Who Should Play: The Room games (and this one in particular) are perfect for beginners. The puzzle box mysterious take full use of mobile devices controls, and the player is able to turn, flip, toggle, and maneuver their way through a variety of entertaining puzzles. The game feels like the natural progression from old school Hidden Object games: light on narrative and heavy on puzzle, but lacking some of the more frustrating aspects of the older genre. The tutorials lead the player along nicely, making sure that you never truly get stuck.

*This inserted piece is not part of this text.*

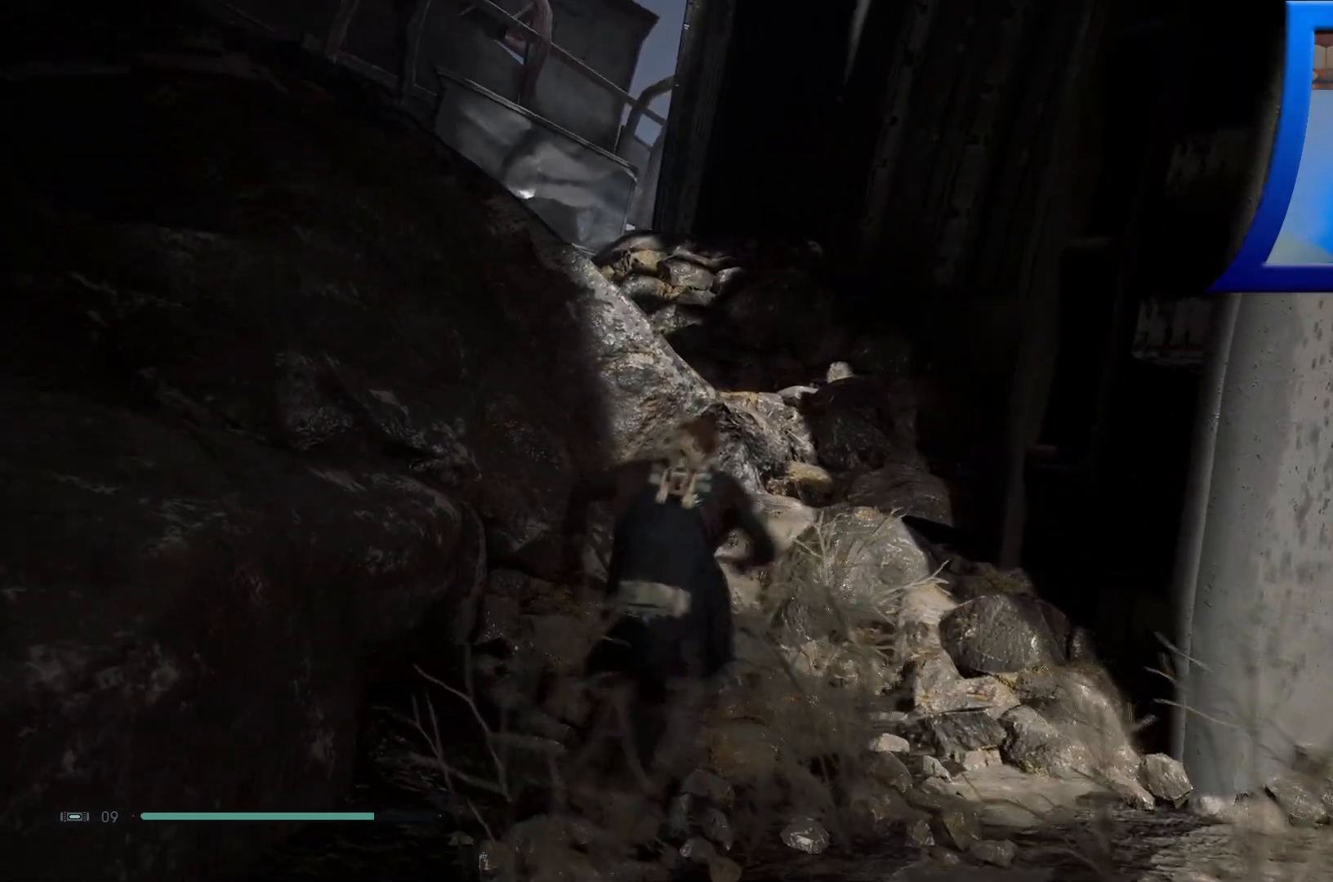
{"buttons": [], "left_stick": "right", "right_stick": "right", "events": [[183, "right_stick", "right"], [250, "left_stick", "up-right"], [400, "left_stick", "right"]]}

Made by: Fireproof Studios
Available on: Android, iOS
Play time: 3 hours
- One of the best parts of the Room games is the visceral use of movement: turning, toggling, and maneuvering feels satisfying in the game world. To what extent did this create a sense of immersion? Did you feel like your were in the room itself, getting to hold an jostle objects?

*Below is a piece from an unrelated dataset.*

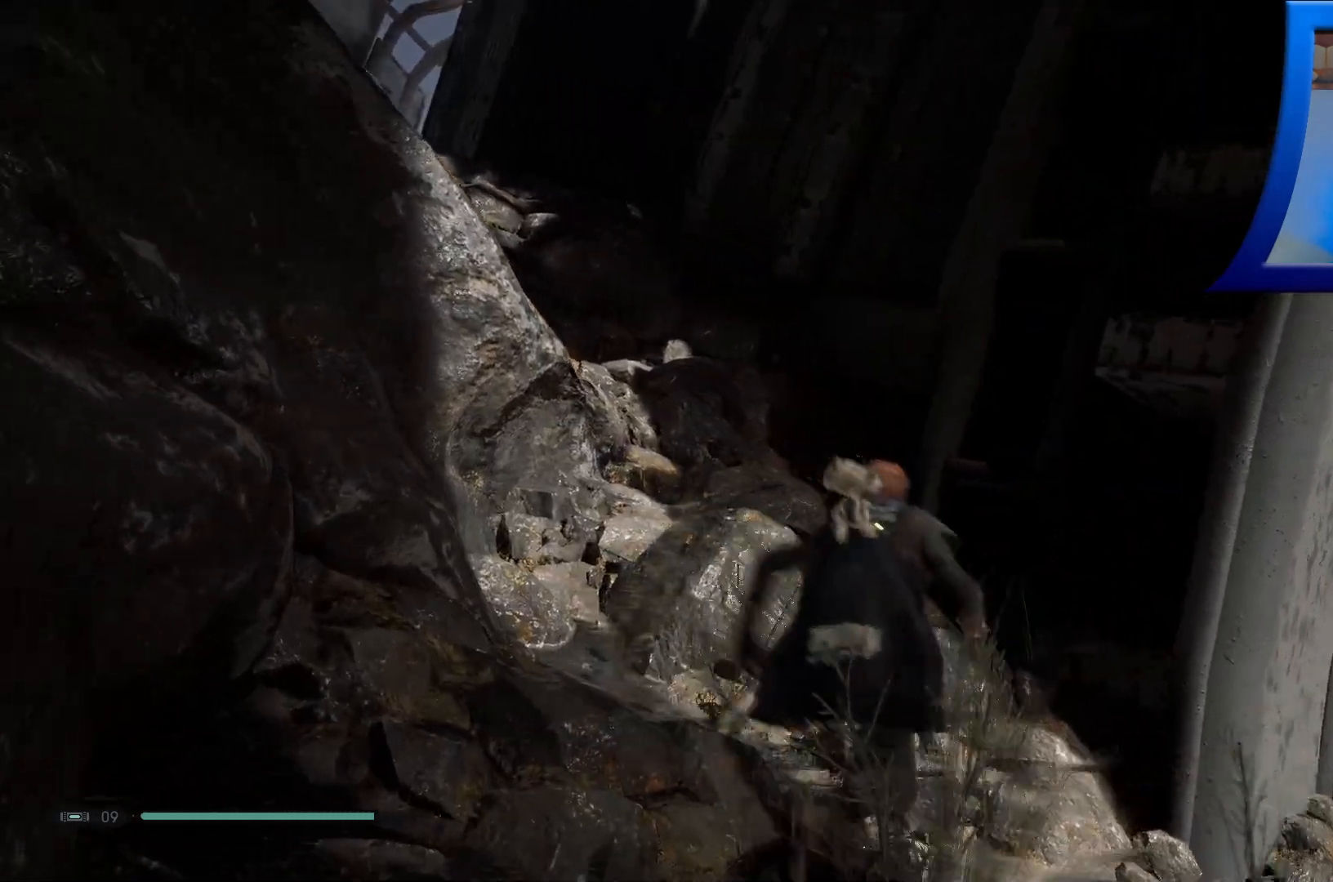
{"buttons": [], "left_stick": "up-right", "right_stick": "right", "events": [[50, "right_stick", "down-right"], [467, "left_stick", "up-right"], [467, "right_stick", "right"]]}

- Does the game necessitate more story backdrop, or do the puzzles stand enough on their own? Was the light levels of story distracting, or did it push you forward to make you want to solve the larger mystery?
- The player is in no way represented in the game – things just move like there are being held by ghosts. Do you prefer to see yourself represented in the game world, or does your invisibility make you not notice your presence? How do you prefer to be represented (as an avatar) in the game world (if at all).
- Old, often very Anglo-Saxon mysteries are often at the core of mystery games such as those in the Room series. Why do you think these games tend to be so culturally specific, and how might you reimagine expanding this style and genre?
- Consider the satisfaction of the process of “unlocking” – why is this a satisfying maneuver, and is uncovering the insides of what you unlock in the game as unsatisfying as the process?
- Have you ever played a Hidden Object Game? If so, how do you think the Room series built on this style and changed it? Beyond the obvious shift in mechanics, what new has come with this changing style? What are some other kinds of “mystery games?”
- How do mystery games (like The Room) compare to other kinds of mystery fiction (films, books, etc)? What is more and what is less satisfying in encountering it in game form?
General Gaming Circle Questions:
- What did and didn’t you like about the game?
- How much time did you spend playing? Did you play all at once or break up your time?
- Did you play during other activities, or dedicate time solely to playing?
- Did the game feel like a waste of time? A good use of time? Explain.